Outre Fernando Israel Méndez, quatre autres dissidents ont été arrêtés dans la commune de Caloto, a précisé l'armée dans un communiqué.

À lire aussi : En Colombie, les dissidences des FARC en concurrence 

Le chef guérillero capturé est soupçonné, rapporte l'Agence France presse, d'être « l'auteur matériel » (ce sont les terme du service de presse de l'armée) du massacre de cinq indigènes Nasa lors d'une attaque en 2019 dans le Cauca. Parmi les victimes, l'une des porte-parole et chef de file de cette communauté, Cristina Bautista.

L'attaque s'est produite en octobre 2019 dans la réserve de Tacueyo, à Toribio, dans le département du Cauca. Des hommes ont ouvert le feu sur une camionnette dans laquelle se trouvait Cristina Bautista, qui a été tuée comme quatre autres membres de cette communauté qui l'accompagnaient. Les meurtres s'étaient produits alors que les dissidents cherchaient à libérer trois des leurs arrêtés par la Garde indigène, un corps de surveillance qui opère sans arme.

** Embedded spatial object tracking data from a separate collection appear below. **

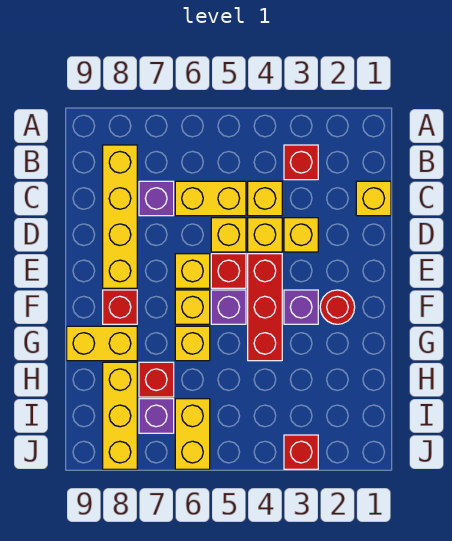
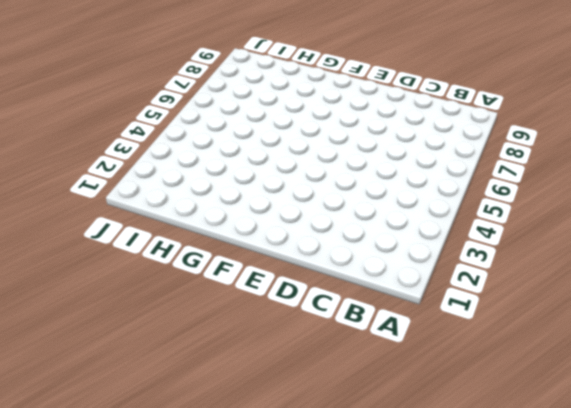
none -> red 1x1 brick [284,145,318,180]
none -> yellow 1x4 brick [103,145,137,288]
none -> yellow 1x1 brick [356,181,391,216]

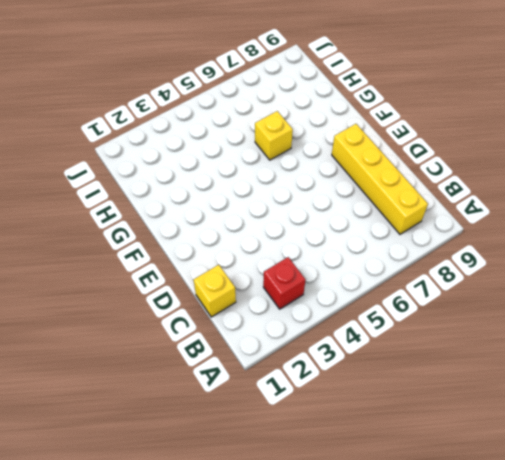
none -> yellow 1x1 brick [248,181,282,216]
none -> yellow 1x2 brick [175,181,246,216]
none -> purple 1x1 brick [139,181,174,216]

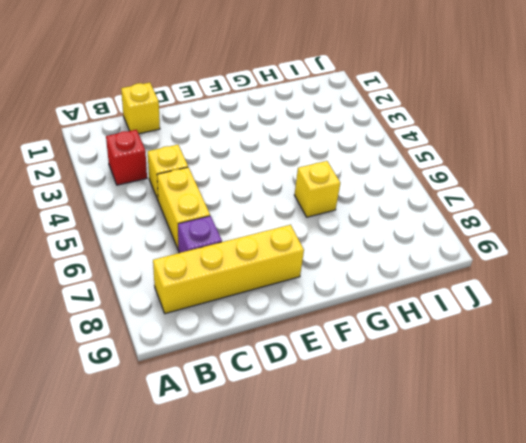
none -> yellow 1x1 brick [284,218,318,252]
none -> yellow 1x1 brick [248,218,282,252]
none -> yellow 1x1 brick [211,218,246,252]

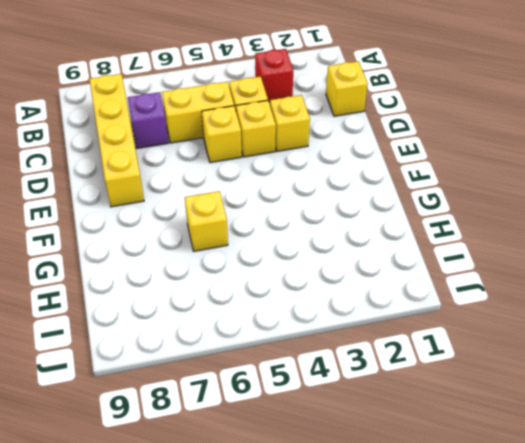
none -> red 1x3 brick [248,254,282,361]
none -> red 1x1 brick [211,254,246,288]
none -> yellow 1x1 brick [175,254,210,288]

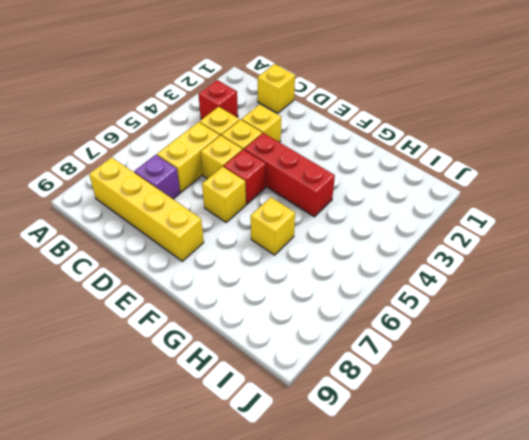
none -> red 1x1 round brick [320,290,355,324]
none -> purple 1x1 brick [284,290,318,324]
none -> purple 1x1 brick [211,290,246,324]

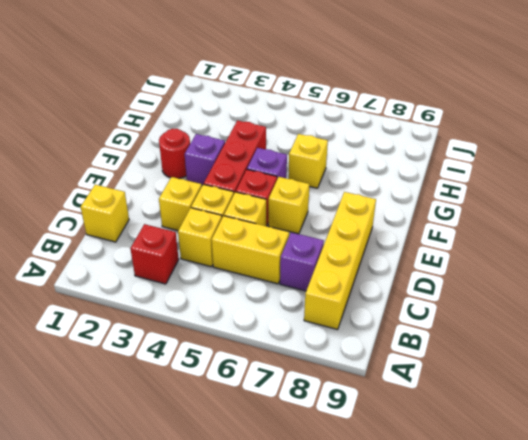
none -> yellow 1x1 brick [175,290,210,324]
none -> red 1x1 brick [103,290,137,324]
none -> yellow 1x2 brick [67,326,137,361]

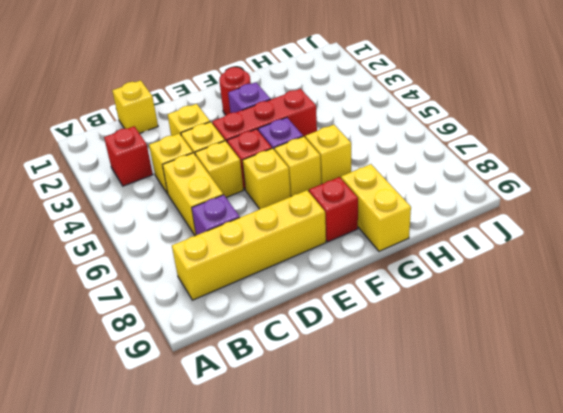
none -> red 1x1 brick [139,362,174,397]
none -> yellow 1x3 brick [103,362,137,469]
none -> yellow 1x2 brick [175,399,210,469]

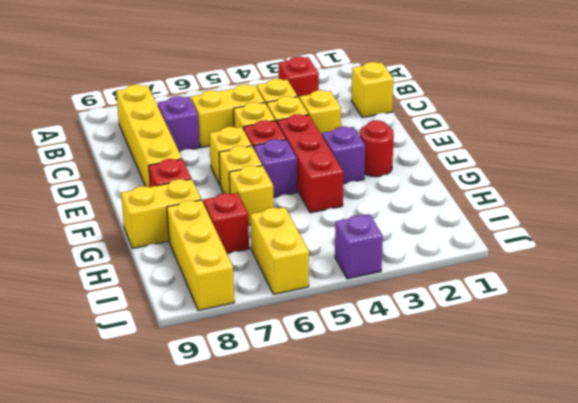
purple 1x1 brick [335,214,383,279] -> purple 1x1 brick moved to [139,399,174,433]
none -> red 1x1 brick [284,435,318,469]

Le département du Cauca particulièrement victimes de la violence armée 

Le département du Cauca, qui compte près de 25% d'Amérindiens, fait l'objet de conflits entre des groupes liés à des cartels mexicains, des guérilléros de l'Armée de libération nationale (ELN) et des dissidents de l'ancienne rébellion des Forces armées révolutionnaires colombiennes (Farc) qui ont rejeté l'accord de paix signé en 2016 avec le gouvernement. Depuis le désarmement des Farc, terminé en juin 2017, le Cauca, comme d'autres régions, est confronté à une recrudescence de la violence de groupes armés qui veulent prendre le contrôle des territoires où les Farc étaient implantés.

Selon l'ONG Somos Defensores, 77,7% des 32 dirigeants indigènes assassinés en 2019 dans le pays - le chiffre le plus élevé en dix ans - étaient originaires du Cauca. L'Organisation nationale indigène de Colombie (ONIC) a rapporté qu'au moins 167 indigènes ont été tués depuis l'entrée en fonction du président Duque, le 7 août 2018, précise encore l'AFP.